Gave yourself the anwser, it's an invalid exports for nfsv4 so you're running v3 for sure.

 *Quote:*   

> rpc.idmapd had not been started on the client so i started it and
> 
> added it with rc-update However, the problem i still unsolved - 
> 
> 

 

 *Quote:*   

> The machine cari is also listed in plankton's /etc/hosts.allow for lockd, portmap,mountd,statd and rquotad

 

and now need idmapd too  :Very Happy: 

----------

## jody

Thank you for your suggestions.

I added a "idmapd" line to the nfs-server's hosts.allow and restarted its nfs.  

But it still doesn't work (still get 'nobody' user and group), even after 

unmounting and remounting, or rebooting the machine.

What i still don't understand is that other gentoo machines can happpily use 

the nfs (even without idmapd) and get correct user and group ownerships.

Do you have any other idea what could be wrong?

Thank you

  jody

----------

## depontius

Did you set up /etc/idmapd.conf on both client and server?  This file does several things, but I think the key one for here & now is to set the domain on both - matched.  This piece of configuration came later than just nfsv4 capability, so after some nfs-utils update ids quit mapping properly until I found and fixed it.

----------

## krinn

maybe typo in exports, last entry got synv instead of sync. and btw if you are hidding internet ip it's ok, but if you are just hidding local network ip (10. 169 or 192) that doesn't make sens.
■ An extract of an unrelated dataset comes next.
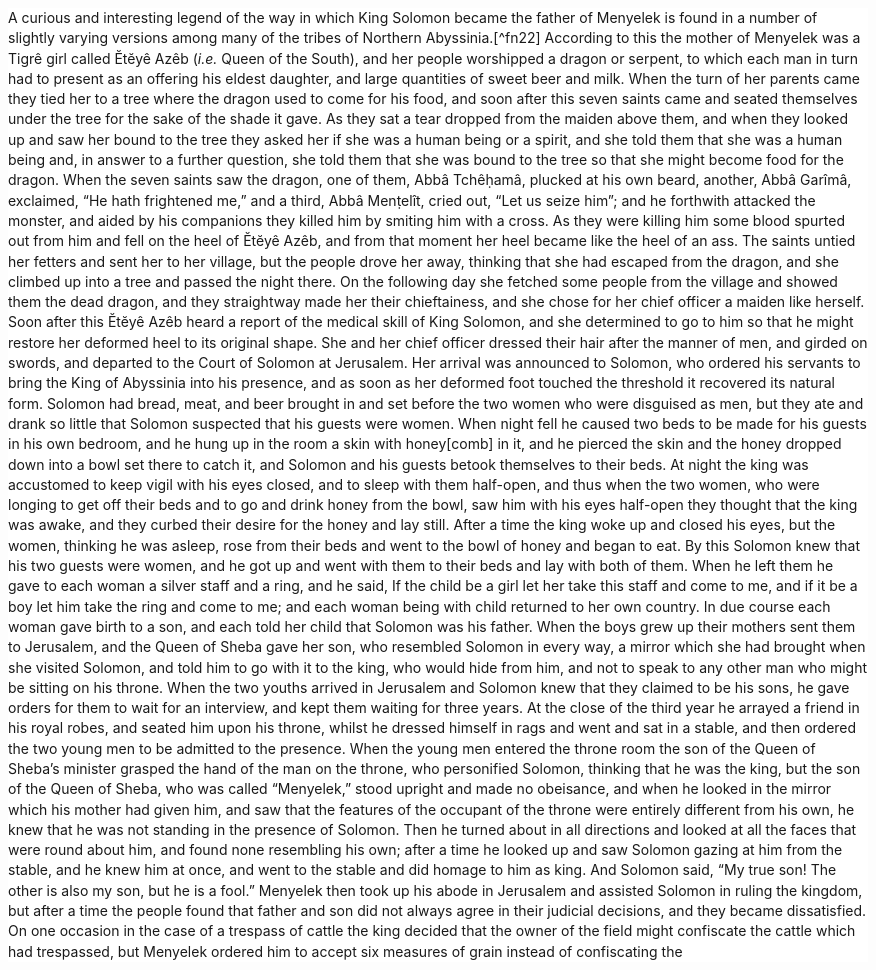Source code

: A curious and interesting legend of the way in which King Solomon became the father of Menyelek is found in a number of slightly varying versions among many of the tribes of Northern Abyssinia.[^fn22] According to this the mother of Menyelek was a Tigrê girl called Ĕtĕyê Azêb (*i.e.* Queen of the South), and her people worshipped a dragon or serpent, to which each man in turn had to present as an offering his eldest daughter, and large quantities of sweet beer and milk. When the turn of her parents came they tied her to a tree where the dragon used to come for his food, and soon after this seven saints came and seated themselves under the tree for the sake of the shade it gave. As they sat a tear dropped from the maiden above them, and when they looked up and saw her bound to the tree they asked her if she was a human being or a spirit, and she told them that she was a human being and, in answer to a further question, she told them that she was bound to the tree so that she might become food for the dragon. When the seven saints saw the dragon, one of them, Abbâ Tchêḥamâ, plucked at his own beard, another, Abbâ Garîmâ, exclaimed, “He hath frightened me,” and a third, Abbâ Menṭelît, cried out, “Let us seize him”; and he forthwith attacked the monster, and aided by his companions they killed him by smiting him with a cross. As they were killing him some blood spurted out from him and fell on the heel of Ĕtĕyê Azêb, and from that moment her heel became like the heel of an ass. The saints untied her fetters and sent her to her village, but the people drove her away, thinking that she had escaped from the dragon, and she climbed up into a tree and passed the night there. On the following day she fetched some people from the village and showed them the dead dragon, and they straightway made her their chieftainess, and she chose for her chief officer a maiden like herself. Soon after this Ĕtĕyê Azêb heard a report of the medical skill of King Solomon, and she determined to go to him so that he might restore her deformed heel to its original shape. She and her chief officer dressed their hair after the manner of men, and girded on swords, and departed to the Court of Solomon at Jerusalem. Her arrival was announced to Solomon, who ordered his servants to bring the King of Abyssinia into his presence, and as soon as her deformed foot touched the threshold it recovered its natural form. Solomon had bread, meat, and beer brought in and set before the two women who were disguised as men, but they ate and drank so little that Solomon suspected that his guests were women. When night fell he caused two beds to be made for his guests in his own bedroom, and he hung up in the room a skin with honey[comb] in it, and he pierced the skin and the honey dropped down into a bowl set there to catch it, and Solomon and his guests betook themselves to their beds. At night the king was accustomed to keep vigil with his eyes closed, and to sleep with them half-open, and thus when the two women, who were longing to get off their beds and to go and drink honey from the bowl, saw him with his eyes half-open they thought that the king was awake, and they curbed their desire for the honey and lay still. After a time the king woke up and closed his eyes, but the women, thinking he was asleep, rose from their beds and went to the bowl of honey and began to eat. By this Solomon knew that his two guests were women, and he got up and went with them to their beds and lay with both of them. When he left them he gave to each woman a silver staff and a ring, and he said, If the child be a girl let her take this staff and come to me, and if it be a boy let him take the ring and come to me; and each woman being with child returned to her own country. In due course each woman gave birth to a son, and each told her child that Solomon was his father. When the boys grew up their mothers sent them to Jerusalem, and the Queen of Sheba gave her son, who resembled Solomon in every way, a mirror which she had brought when she visited Solomon, and told him to go with it to the king, who would hide from him, and not to speak to any other man who might be sitting on his throne. When the two youths arrived in Jerusalem and Solomon knew that they claimed to be his sons, he gave orders for them to wait for an interview, and kept them waiting for three years. At the close of the third year he arrayed a friend in his royal robes, and seated him upon his throne, whilst he dressed himself in rags and went and sat in a stable, and then ordered the two young men to be admitted to the presence. When the young men entered the throne room the son of the Queen of Sheba’s minister grasped the hand of the man on the throne, who personified Solomon, thinking that he was the king, but the son of the Queen of Sheba, who was called “Menyelek,” stood upright and made no obeisance, and when he looked in the mirror which his mother had given him, and saw that the features of the occupant of the throne were entirely different from his own, he knew that he was not standing in the presence of Solomon. Then he turned about in all directions and looked at all the faces that were round about him, and found none resembling his own; after a time he looked up and saw Solomon gazing at him from the stable, and he knew him at once, and went to the stable and did homage to him as king. And Solomon said, “My true son! The other is also my son, but he is a fool.” Menyelek then took up his abode in Jerusalem and assisted Solomon in ruling the kingdom, but after a time the people found that father and son did not always agree in their judicial decisions, and they became dissatisfied. On one occasion in the case of a trespass of cattle the king decided that the owner of the field might confiscate the cattle which had trespassed, but Menyelek ordered him to accept six measures of grain instead of confiscating the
and on typo error, the server could just remap clients to anonuser.

----------

## jody

Hi

 *Quote:*   

> if you are hidding internet ip it's ok

 

I don't exactly know what you mean. In have changed the numeric IP address

in my post by "xxx.xxx.xxx.yyy" etc to hide the true numbers but to show they 

are all in the same subnet.

The "asynv" was a typo i made writing the post - i have about 10 IP-adresses

in the export file so i weeded it out by hand (and apparently made that typo then)

to make it more readable.

I checked the exports file again - for my problem machine the entry contains no

typo.

And still, there are 9 other machines that do not have this problem...

----------